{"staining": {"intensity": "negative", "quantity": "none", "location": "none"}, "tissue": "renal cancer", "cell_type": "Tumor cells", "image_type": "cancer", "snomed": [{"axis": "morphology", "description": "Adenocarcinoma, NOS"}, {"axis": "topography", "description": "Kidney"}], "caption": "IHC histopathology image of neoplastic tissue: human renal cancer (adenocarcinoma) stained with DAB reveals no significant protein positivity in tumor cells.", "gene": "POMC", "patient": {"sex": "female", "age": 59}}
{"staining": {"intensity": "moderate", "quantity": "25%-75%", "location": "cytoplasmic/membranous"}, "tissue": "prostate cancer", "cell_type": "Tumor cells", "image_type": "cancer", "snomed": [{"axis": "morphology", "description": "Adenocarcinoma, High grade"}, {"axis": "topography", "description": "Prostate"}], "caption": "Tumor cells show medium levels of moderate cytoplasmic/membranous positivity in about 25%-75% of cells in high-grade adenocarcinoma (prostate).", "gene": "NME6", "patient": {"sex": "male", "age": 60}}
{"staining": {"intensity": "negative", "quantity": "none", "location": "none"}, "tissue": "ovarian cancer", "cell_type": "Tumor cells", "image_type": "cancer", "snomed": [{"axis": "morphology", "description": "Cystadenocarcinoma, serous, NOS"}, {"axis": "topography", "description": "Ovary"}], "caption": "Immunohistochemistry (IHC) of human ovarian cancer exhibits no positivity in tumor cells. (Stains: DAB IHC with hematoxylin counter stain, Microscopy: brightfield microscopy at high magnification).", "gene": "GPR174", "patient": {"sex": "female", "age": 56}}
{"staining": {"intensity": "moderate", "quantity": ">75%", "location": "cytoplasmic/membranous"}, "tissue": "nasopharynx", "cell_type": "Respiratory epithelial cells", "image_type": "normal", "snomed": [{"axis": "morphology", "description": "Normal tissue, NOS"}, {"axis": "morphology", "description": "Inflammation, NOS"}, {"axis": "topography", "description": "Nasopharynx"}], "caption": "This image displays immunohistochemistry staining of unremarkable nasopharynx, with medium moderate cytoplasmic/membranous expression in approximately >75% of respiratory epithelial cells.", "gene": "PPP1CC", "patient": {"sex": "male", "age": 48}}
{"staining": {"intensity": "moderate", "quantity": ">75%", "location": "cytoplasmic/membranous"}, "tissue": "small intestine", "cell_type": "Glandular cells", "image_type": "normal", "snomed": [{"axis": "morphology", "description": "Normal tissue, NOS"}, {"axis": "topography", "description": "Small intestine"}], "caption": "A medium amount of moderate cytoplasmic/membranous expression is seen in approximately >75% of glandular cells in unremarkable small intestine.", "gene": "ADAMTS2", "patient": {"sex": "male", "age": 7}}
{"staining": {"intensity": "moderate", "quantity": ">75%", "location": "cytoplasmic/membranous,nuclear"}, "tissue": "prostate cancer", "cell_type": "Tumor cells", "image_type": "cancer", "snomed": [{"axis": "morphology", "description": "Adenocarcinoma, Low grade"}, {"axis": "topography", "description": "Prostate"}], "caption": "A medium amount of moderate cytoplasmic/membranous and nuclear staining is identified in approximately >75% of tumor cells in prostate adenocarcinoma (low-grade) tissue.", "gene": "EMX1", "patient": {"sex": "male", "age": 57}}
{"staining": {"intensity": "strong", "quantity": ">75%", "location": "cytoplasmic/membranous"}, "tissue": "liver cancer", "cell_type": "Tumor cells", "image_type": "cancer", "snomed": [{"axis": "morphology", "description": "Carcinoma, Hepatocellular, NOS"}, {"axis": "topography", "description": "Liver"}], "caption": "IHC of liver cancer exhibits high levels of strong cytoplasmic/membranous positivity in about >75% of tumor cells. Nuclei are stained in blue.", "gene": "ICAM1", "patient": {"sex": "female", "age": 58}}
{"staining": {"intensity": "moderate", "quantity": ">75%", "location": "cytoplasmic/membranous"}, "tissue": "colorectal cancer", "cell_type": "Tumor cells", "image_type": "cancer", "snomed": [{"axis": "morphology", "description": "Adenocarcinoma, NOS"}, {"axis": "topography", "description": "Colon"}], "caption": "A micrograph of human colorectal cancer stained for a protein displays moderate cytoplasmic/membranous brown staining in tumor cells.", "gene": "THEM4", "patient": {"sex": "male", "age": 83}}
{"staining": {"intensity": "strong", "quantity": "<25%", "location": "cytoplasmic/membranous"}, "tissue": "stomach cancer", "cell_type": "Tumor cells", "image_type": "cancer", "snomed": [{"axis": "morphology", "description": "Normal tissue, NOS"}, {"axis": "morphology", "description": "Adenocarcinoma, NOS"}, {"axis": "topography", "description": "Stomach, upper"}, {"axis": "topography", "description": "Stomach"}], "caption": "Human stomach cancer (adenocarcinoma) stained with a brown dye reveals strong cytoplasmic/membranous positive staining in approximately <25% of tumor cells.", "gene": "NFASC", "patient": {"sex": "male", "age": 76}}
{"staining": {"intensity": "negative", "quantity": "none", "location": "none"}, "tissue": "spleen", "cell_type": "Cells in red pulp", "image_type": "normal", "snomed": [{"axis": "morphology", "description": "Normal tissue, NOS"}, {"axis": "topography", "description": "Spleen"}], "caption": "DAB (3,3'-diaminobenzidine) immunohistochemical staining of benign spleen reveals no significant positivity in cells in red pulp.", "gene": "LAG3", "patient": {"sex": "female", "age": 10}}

_ _ _

● **Action item**
Copy back the listing above exactly, but only from the line with "moderate cytoplasmic/membranous and" through the line with "micrograph of human", both ends included.

● **Problem solution**
{"staining": {"intensity": "moderate", "quantity": ">75%", "location": "cytoplasmic/membranous,nuclear"}, "tissue": "prostate cancer", "cell_type": "Tumor cells", "image_type": "cancer", "snomed": [{"axis": "morphology", "description": "Adenocarcinoma, Low grade"}, {"axis": "topography", "description": "Prostate"}], "caption": "A medium amount of moderate cytoplasmic/membranous and nuclear staining is identified in approximately >75% of tumor cells in prostate adenocarcinoma (low-grade) tissue.", "gene": "EMX1", "patient": {"sex": "male", "age": 57}}
{"staining": {"intensity": "strong", "quantity": ">75%", "location": "cytoplasmic/membranous"}, "tissue": "liver cancer", "cell_type": "Tumor cells", "image_type": "cancer", "snomed": [{"axis": "morphology", "description": "Carcinoma, Hepatocellular, NOS"}, {"axis": "topography", "description": "Liver"}], "caption": "IHC of liver cancer exhibits high levels of strong cytoplasmic/membranous positivity in about >75% of tumor cells. Nuclei are stained in blue.", "gene": "ICAM1", "patient": {"sex": "female", "age": 58}}
{"staining": {"intensity": "moderate", "quantity": ">75%", "location": "cytoplasmic/membranous"}, "tissue": "colorectal cancer", "cell_type": "Tumor cells", "image_type": "cancer", "snomed": [{"axis": "morphology", "description": "Adenocarcinoma, NOS"}, {"axis": "topography", "description": "Colon"}], "caption": "A micrograph of human colorectal cancer stained for a protein displays moderate cytoplasmic/membranous brown staining in tumor cells.", "gene": "THEM4", "patient": {"sex": "male", "age": 83}}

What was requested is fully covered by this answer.